** Excerpt provided **

And also, low short, SPD, is just as hard to DP out of as Vega's
standing short, throw, Ryu's low short, throw, or anyone else's well
timed tick. It's amazing how many people still don't realize this.
chris
But Tom's right though, only a complete fool will actualy RELY on
parrying jumpers. Just shinryuken the bastard. Only no-lifers and Gamest
staffers are going to waste the required 2 days of practice to get down
the timing to completely air parry a shinryuken. I don't need to cause I
don't jump at people for no reason.
chris
Hello, my name is Derek, and I have a problem. I am a Gen player. :)
I have been for quite some time now, and I'm starting to get
rather good at him. From what I've read in your post, it sounds
like Gen-style characters are absolutely going to get throttled
against the Ryu-Ken crowd. I have enough trouble with Ken in
Alpha2 (human, computer is stupid). What's your opinion, will the
Gen style of player survive, or am I going to have to hit all three
kicks and change styles again? :) Just preparing for the worst...
\\\ Derek Schaffer ///
\\ dsch...@accent.net //
\ http://www.accent.net/dschaffer/ /
Hamlet: "To what base uses we may return, Horatio! Why
may not imagination trace the noble dust of
Alexander, till 'a find it stopping a bunghole?"
Sunnyvale Golfland _still_ doesn't have III yet, so forgive me if
this questions sounds inane.
I've heard that c.fierce + dp juggles pretty reliably now. Can
Ryu/Ken do c.fierce + dp to a jumper as a better air defense? If
they attempt to parry, will they blow off the c.fierce and get hit
by the DP?
--
Tony Cannon
pon...@best.com
Sure. Point stands, though... it's a guess, right? Something involving
percentages.
On IRC, Mr. Painter gets real enthusiastic when talking about Honda vs.
Ryu matches vs. Mike Watson. Apparently its best NOT to go for ticks
'cause MW sticks out the DP every time. The latter player, however, no
doubt has a feel for when to go for such a reversal (on the surface, a
percentage thing, no?) and when to lay low. Even with a skillful
reversal out of blockstun, a lower-calibre player will make MORE bad
"guesses" in the honda-tick situation. (DPing the air, etc.)
How do you make the distinction? Mr. Cooper convincingly sold the
[lameness of] the flying circus monkey technique but I'm wondering what
the broader definition of a "guess" which is welcome into the gameplay
and a "guess" which is scrubby.
James Chen!!! Where is that dude? SF3 sounds like his kind of game.
> In article <En8D_NS00...@andrew.cmu.edu>, aj...@andrew.cmu.edu
> says...

(Skeletal landmark data)

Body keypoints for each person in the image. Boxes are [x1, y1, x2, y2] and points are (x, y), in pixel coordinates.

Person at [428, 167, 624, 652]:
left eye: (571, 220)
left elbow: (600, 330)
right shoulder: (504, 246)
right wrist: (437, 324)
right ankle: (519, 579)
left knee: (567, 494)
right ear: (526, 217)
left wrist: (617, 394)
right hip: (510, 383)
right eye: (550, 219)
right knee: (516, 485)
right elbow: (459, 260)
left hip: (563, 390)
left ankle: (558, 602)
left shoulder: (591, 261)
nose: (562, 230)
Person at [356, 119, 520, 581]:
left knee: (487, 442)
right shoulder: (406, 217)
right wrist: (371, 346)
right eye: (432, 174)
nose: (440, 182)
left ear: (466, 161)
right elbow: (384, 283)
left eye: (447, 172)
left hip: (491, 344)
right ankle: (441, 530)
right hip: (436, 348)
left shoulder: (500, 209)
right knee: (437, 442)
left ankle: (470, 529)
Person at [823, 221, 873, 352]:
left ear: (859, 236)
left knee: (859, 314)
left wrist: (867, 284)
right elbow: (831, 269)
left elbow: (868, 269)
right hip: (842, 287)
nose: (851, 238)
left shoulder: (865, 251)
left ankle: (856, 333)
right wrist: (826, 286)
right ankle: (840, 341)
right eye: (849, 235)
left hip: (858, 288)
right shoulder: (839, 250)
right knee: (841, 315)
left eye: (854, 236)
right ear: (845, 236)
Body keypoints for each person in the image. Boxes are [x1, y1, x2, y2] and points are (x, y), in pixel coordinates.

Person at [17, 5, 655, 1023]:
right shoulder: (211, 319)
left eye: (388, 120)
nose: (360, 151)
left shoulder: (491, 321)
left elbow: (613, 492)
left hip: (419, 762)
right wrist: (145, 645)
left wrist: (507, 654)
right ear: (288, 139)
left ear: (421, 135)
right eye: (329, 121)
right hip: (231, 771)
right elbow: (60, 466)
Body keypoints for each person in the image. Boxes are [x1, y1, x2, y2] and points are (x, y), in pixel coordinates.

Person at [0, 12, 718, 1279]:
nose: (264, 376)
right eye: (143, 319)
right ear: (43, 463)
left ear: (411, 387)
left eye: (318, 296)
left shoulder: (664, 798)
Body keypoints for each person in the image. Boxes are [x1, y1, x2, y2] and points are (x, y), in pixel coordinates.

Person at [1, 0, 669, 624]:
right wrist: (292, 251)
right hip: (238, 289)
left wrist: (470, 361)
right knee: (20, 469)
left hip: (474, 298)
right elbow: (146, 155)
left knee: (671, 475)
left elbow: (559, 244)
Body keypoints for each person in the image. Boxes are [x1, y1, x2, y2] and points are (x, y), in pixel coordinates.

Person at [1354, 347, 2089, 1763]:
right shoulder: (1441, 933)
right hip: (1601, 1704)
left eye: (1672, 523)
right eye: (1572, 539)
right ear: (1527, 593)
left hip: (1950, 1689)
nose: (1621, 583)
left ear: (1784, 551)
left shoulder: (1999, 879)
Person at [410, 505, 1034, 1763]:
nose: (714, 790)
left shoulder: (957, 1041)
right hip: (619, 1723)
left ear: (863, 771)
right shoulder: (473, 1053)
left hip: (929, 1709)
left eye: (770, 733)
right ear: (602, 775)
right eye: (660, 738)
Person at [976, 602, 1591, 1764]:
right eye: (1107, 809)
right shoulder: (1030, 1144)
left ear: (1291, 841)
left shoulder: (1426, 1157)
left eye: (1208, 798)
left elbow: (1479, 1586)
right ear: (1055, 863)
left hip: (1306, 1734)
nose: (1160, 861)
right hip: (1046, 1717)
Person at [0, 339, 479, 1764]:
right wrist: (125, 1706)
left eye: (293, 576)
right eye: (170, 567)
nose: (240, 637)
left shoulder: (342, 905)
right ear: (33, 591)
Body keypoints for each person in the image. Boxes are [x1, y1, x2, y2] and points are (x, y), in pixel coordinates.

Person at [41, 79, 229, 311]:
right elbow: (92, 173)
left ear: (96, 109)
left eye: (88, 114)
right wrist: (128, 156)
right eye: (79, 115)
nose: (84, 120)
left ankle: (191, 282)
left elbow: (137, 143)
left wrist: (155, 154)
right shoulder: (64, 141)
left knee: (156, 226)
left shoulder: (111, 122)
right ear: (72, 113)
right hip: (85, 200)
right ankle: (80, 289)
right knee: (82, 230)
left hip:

** Work request 1 **
From the Street Fighter discussion, write out the passage starting with "Ryu matches vs." and going on through "which is scrubby.".
** Work request 2 **
In the Street Fighter discussion, which arcade is said to still not have III?

** Answer 1 **
Ryu matches vs. Mike Watson. Apparently its best NOT to go for ticks
'cause MW sticks out the DP every time. The latter player, however, no
doubt has a feel for when to go for such a reversal (on the surface, a
percentage thing, no?) and when to lay low. Even with a skillful
reversal out of blockstun, a lower-calibre player will make MORE bad
"guesses" in the honda-tick situation. (DPing the air, etc.)
How do you make the distinction? Mr. Cooper convincingly sold the
[lameness of] the flying circus monkey technique but I'm wondering what
the broader definition of a "guess" which is welcome into the gameplay
and a "guess" which is scrubby.

** Answer 2 **
Sunnyvale Golfland